Cage sat alone, his head hanging and his eyes closed. To Flynn, he seemed even more silent than usual, drowning in sorrow and pain. His wounds had been tended and his bruised ribs had been wrapped tight, so that even if he had wanted to slump as he sat he would not have been able to do so.
They had searched the river as best they could that night, calling out for any hint of life from the rushing water below. But no sign of Gabriel Rose or Bartholomew Stringer had been found. They had simply disappeared, like so many before them, into the muddy water of the Mississippi.
“Gentlemen,” the Justice’s aide addressed them as they stood at the railing.
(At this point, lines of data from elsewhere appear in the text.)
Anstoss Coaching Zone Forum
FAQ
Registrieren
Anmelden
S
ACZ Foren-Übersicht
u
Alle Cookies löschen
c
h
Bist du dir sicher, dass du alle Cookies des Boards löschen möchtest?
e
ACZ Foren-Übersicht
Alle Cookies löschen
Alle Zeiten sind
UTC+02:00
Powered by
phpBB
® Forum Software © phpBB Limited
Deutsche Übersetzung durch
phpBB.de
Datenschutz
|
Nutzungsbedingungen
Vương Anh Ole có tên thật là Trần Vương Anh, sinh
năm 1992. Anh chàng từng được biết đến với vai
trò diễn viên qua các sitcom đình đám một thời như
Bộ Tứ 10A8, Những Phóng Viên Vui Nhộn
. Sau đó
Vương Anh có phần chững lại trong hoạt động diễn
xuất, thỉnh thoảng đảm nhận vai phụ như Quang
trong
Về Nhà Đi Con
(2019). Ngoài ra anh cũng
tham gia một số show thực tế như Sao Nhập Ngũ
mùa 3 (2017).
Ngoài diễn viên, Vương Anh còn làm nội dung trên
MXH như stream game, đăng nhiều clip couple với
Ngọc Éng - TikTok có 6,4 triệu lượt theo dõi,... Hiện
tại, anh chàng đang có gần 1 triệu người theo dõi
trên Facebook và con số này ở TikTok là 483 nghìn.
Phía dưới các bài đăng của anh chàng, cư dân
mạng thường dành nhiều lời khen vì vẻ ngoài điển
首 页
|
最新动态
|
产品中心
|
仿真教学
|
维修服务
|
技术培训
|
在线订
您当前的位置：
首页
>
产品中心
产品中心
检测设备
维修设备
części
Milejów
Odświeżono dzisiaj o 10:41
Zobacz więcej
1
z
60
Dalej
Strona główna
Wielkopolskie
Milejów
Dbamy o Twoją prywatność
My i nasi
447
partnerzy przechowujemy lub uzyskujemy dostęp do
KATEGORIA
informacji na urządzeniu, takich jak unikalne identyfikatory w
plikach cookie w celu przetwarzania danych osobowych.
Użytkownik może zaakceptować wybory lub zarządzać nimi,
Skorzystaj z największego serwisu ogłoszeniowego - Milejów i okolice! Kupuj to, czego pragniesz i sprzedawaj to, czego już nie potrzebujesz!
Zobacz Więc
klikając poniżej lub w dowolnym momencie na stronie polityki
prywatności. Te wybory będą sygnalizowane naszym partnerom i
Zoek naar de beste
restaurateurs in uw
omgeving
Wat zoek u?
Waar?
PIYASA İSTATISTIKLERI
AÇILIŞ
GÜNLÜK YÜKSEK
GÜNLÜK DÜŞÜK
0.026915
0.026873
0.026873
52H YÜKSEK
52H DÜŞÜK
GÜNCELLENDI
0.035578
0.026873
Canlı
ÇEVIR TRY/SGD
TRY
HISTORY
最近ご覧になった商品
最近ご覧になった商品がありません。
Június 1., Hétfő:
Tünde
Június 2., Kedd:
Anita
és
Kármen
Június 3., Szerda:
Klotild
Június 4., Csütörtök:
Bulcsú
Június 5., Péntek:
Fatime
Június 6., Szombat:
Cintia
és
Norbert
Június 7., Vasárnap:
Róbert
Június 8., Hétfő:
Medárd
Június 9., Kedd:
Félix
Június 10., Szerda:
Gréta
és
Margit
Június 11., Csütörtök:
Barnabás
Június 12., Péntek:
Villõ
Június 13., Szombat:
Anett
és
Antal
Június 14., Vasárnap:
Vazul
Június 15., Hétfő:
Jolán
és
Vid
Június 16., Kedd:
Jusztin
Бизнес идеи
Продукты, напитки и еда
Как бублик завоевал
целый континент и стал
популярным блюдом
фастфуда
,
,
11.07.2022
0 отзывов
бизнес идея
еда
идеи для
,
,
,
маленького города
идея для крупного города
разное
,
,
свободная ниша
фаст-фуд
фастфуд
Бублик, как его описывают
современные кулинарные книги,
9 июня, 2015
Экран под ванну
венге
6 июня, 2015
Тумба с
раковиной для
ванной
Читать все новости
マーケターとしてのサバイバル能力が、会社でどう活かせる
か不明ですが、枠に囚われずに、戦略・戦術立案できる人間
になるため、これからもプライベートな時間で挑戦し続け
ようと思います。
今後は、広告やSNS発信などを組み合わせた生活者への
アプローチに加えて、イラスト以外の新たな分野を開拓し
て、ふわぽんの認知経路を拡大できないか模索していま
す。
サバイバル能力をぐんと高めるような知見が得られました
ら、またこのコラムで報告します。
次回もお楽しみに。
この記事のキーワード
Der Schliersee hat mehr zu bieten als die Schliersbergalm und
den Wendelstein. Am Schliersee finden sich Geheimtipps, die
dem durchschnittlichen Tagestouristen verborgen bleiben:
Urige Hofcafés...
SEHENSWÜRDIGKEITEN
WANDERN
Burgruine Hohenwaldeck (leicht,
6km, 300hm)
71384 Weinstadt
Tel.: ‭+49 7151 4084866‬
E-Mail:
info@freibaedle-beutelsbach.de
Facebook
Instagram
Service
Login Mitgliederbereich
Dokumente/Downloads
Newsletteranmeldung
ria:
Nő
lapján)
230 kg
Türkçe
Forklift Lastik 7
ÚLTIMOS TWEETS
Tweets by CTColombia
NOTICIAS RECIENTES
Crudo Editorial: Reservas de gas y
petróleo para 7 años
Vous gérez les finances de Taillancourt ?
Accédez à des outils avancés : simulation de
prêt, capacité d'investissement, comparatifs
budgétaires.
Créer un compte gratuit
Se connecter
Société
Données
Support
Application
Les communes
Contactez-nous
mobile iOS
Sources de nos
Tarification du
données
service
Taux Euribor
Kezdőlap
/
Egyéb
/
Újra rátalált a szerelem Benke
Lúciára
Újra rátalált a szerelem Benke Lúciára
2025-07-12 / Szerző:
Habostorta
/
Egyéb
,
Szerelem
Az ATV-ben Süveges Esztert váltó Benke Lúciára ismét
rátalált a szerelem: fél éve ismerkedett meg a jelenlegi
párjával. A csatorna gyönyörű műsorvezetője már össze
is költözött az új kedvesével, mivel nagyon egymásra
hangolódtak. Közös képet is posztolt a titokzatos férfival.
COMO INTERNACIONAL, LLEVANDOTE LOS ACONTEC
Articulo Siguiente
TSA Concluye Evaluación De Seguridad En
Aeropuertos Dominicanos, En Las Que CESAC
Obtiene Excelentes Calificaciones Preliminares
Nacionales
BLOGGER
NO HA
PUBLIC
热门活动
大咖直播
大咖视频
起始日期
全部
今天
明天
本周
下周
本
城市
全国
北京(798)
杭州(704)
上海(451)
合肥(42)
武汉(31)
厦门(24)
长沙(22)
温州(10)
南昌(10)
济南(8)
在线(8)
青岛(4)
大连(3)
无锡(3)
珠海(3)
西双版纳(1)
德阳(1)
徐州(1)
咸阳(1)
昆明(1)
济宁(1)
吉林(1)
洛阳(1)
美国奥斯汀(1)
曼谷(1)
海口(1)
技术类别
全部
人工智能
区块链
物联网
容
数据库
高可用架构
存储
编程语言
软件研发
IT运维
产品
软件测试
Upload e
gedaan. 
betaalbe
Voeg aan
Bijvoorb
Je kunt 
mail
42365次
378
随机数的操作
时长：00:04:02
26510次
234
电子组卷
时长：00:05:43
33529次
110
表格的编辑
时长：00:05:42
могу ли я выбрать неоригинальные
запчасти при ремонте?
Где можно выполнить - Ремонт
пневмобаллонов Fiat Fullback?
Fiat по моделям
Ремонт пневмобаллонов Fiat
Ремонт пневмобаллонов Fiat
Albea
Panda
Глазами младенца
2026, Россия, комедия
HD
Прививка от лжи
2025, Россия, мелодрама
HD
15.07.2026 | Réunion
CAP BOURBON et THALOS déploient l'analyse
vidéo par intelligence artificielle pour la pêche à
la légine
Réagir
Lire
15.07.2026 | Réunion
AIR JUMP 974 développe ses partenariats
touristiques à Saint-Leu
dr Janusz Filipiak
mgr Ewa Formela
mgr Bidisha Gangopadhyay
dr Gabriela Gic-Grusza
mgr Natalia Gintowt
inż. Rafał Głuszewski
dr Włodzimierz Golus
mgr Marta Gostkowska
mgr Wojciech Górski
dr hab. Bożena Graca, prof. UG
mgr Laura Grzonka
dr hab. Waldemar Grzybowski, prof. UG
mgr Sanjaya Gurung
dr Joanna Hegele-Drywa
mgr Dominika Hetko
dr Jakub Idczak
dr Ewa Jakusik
Flynn and Wash both turned to face him, greeting him solemnly.
“It has been determined that this was not an escape attempt on the part of your prisoner,” he informed them.
Wash and Flynn stared at him. Flynn fought hard not to scoff at the man, and even harder not to hit him. A day ago, he probably would have thought the same thing. Rose had tried to escape several times and in creative ways. But, at the end, he had stuck with them. He had given his life to save innocent people, even if his reasons had been selfish. That had to stand for something. The measure of a man was when he did the right thing even if no one was watching.
“We have also taken into consideration your suggestions,” the aide continued officiously, “and both your prisoners will receive a full pardon for their heroic efforts. “
A weight seemed to lift off Flynn’s chest and he nodded gratefully. A posthumous pardon for Gabriel Rose wouldn’t do the man much good. It would probably even have irked him, Flynn thought fondly. But for Cage, a pardon would mean everything. Wash turned away from the aide and went to join Cage where he sat. He knelt in front of the silent man, unlocking his irons and telling him the news.
Cage nodded woodenly and looked over at Flynn for a moment, his eyes sad and lost. After a moment, he reached into his pocket and extracted a small, shiny object and handed it to Wash. Flynn realized it was Wash’s badge, hidden away and saved from the hijackers. The gesture both warmed his heart and made him inexplicably ache all over.
They had told whoever would listen what Cage had done, trying to prevent anyone from being hurt and taking most of the punishment on himself. Flynn knew he would never really know what had happened or what the truth behind the whole matter was. Cage was the only one who knew, and he couldn’t tell them. Or wouldn’t tell them.